Top of Page extract
The Revd Nigel Uden, Moderator of the United Reformed Church General Assembly, urges prayer for the needs of our Church and society
Last month, I wrote about the value of praying with and for politicians. There have been times when people have criticised my praying for a local MP because they (the critic) did not share that parliamentarian’s philosophy and commitments. I nevertheless continue, convinced by Paul that part of the Church’s vocation is to be a community of prayer for those in authority (1 Timothy 2:1-2). Current developments in parliament only confirm me in that conviction.
This month, I am in a similar vein. But I also urge prayer for the Church, and particularly for the United Reformed Church. Over the coming months, there are several processes of discernment in train: for the appointment of a General Secretary to replace the Revd John Proctor, when he retires in August next year; for a Deputy General Secretary (Discipleship) to succeed the Revd Richard Church, whose retirement is just a few weeks prior to John’s; for a Principal for Westminster College, Cambridge, as the Revd Neil Thorogood’s term will be complete at the end of the Easter term next year; and for four new Moderators – for North Western, Yorkshire, East Midlands and Southern Synods – to build upon the work of the Revds Andrew Mills, Kevin Watson, Peter Meek and Nicola Furley-Smith respectively. Nicola is replacing the Revd Craig Bowman, who after 12 years is moving on from being Secretary for Ministries. Craig has accepted a call to the Cheam and Wallington churches.
In part, our prayers can be of thanksgiving for the leadership that these eight people have offered over many years. Each, in distinctive ways, have brought the gifts and graces with which God blessed them, and deployed them for the good of the Church – both the URC and the ecumenical community within which we determinedly take our place. We are in their debt.
Bottom of Page extract
> **Exercises**:
(A) In the Moderator's letter, restate the passage starting at "The Revd Nigel" and ending at "in that conviction.", with "politicians" swapped for "public officials".
(B) According to the Moderator's letter, which churches has the Revd Craig Bowman accepted a call to?
Top of Dataset records
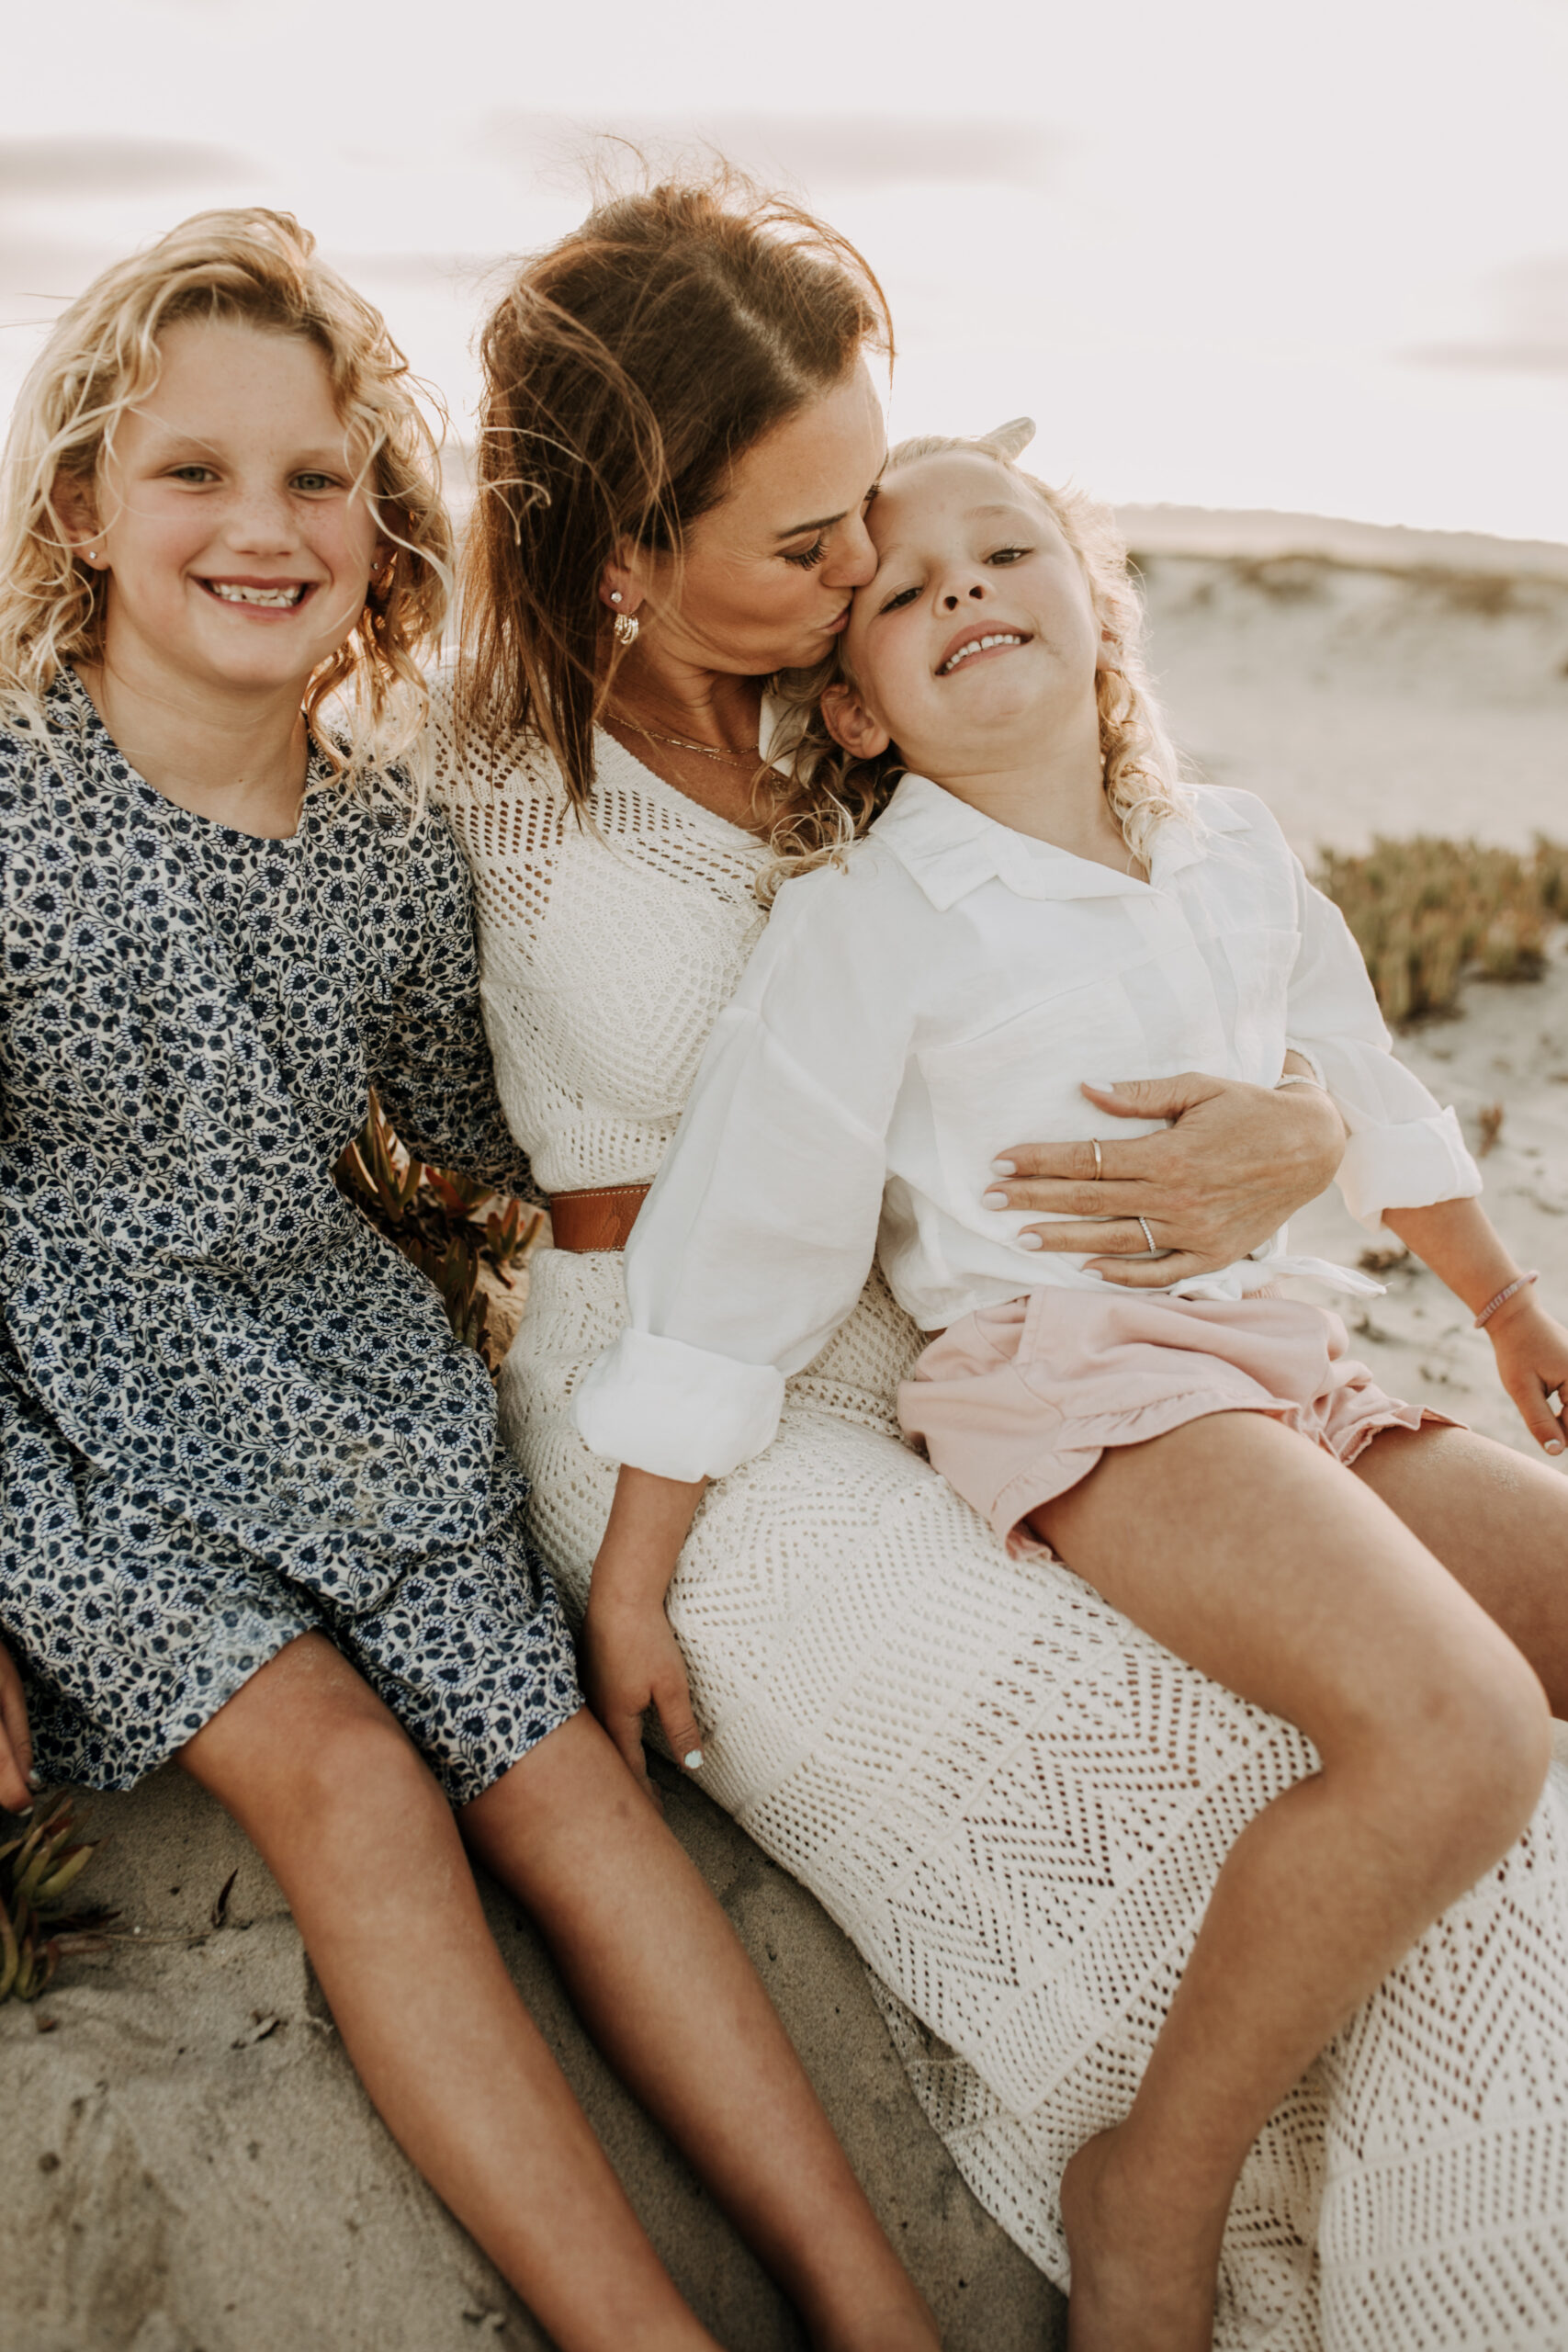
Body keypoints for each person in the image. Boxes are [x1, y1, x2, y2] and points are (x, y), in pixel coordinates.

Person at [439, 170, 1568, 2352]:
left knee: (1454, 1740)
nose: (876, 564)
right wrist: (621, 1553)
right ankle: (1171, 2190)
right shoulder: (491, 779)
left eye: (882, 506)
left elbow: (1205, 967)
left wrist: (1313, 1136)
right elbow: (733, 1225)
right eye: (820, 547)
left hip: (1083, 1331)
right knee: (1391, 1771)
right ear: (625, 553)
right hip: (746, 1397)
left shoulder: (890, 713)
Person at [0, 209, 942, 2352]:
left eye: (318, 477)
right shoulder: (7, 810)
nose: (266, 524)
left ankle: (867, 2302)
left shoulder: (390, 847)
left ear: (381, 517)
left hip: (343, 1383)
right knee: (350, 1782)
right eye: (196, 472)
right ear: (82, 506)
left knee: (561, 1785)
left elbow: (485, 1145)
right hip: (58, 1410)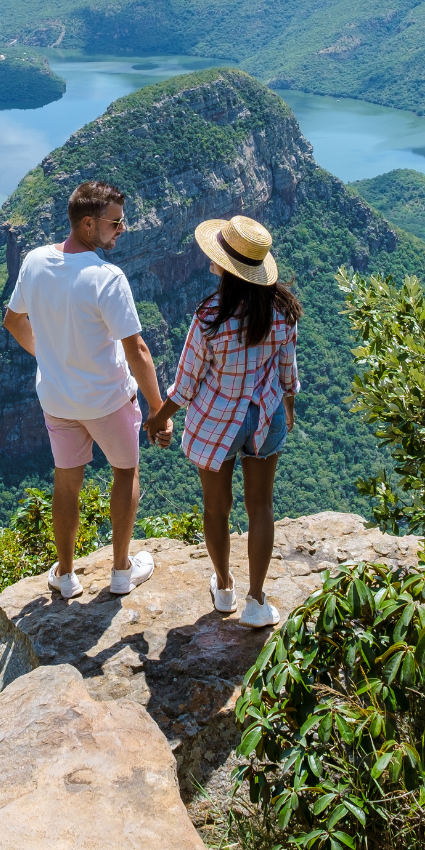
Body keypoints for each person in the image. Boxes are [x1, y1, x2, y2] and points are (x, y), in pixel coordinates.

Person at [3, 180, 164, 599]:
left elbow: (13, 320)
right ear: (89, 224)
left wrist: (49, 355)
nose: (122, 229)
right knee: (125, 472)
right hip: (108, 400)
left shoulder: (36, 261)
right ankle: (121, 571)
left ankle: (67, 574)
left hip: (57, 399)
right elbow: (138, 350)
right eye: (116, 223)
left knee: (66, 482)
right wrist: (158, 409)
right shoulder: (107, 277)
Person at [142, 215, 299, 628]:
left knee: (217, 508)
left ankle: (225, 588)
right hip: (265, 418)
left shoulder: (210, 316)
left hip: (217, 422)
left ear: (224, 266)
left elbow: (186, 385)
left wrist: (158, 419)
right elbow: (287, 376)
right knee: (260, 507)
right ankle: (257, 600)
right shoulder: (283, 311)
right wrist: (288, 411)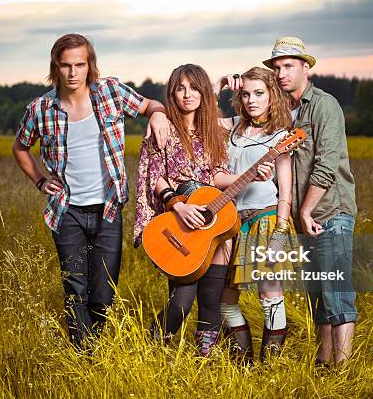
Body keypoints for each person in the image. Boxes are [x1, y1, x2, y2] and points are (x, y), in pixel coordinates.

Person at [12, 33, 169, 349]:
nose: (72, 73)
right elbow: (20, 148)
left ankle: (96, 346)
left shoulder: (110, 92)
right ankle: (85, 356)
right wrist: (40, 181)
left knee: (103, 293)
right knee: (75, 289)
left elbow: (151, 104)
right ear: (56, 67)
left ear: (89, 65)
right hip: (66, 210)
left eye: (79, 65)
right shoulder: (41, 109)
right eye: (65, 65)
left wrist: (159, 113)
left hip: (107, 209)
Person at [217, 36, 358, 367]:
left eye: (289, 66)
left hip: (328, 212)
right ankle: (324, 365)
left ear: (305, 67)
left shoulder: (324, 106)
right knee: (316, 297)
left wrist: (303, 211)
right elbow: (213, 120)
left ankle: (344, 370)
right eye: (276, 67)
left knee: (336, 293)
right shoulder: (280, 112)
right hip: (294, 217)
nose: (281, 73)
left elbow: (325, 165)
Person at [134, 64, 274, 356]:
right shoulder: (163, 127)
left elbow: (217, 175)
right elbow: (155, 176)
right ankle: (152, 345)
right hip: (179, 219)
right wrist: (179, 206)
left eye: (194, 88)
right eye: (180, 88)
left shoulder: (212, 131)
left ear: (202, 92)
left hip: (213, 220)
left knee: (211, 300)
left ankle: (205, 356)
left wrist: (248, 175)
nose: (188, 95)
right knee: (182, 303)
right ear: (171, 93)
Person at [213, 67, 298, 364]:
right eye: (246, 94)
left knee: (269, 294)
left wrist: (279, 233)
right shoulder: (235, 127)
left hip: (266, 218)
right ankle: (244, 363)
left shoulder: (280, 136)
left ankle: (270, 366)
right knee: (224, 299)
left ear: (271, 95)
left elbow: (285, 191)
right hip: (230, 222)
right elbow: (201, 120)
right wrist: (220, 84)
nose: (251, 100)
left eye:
Bottom of Dataset records
> **Results by task**:
(A)
The Revd Nigel Uden, Moderator of the United Reformed Church General Assembly, urges prayer for the needs of our Church and society
Last month, I wrote about the value of praying with and for public officials. There have been times when people have criticised my praying for a local MP because they (the critic) did not share that parliamentarian’s philosophy and commitments. I nevertheless continue, convinced by Paul that part of the Church’s vocation is to be a community of prayer for those in authority (1 Timothy 2:1-2). Current developments in parliament only confirm me in that conviction.

(B) The Cheam and Wallington churches.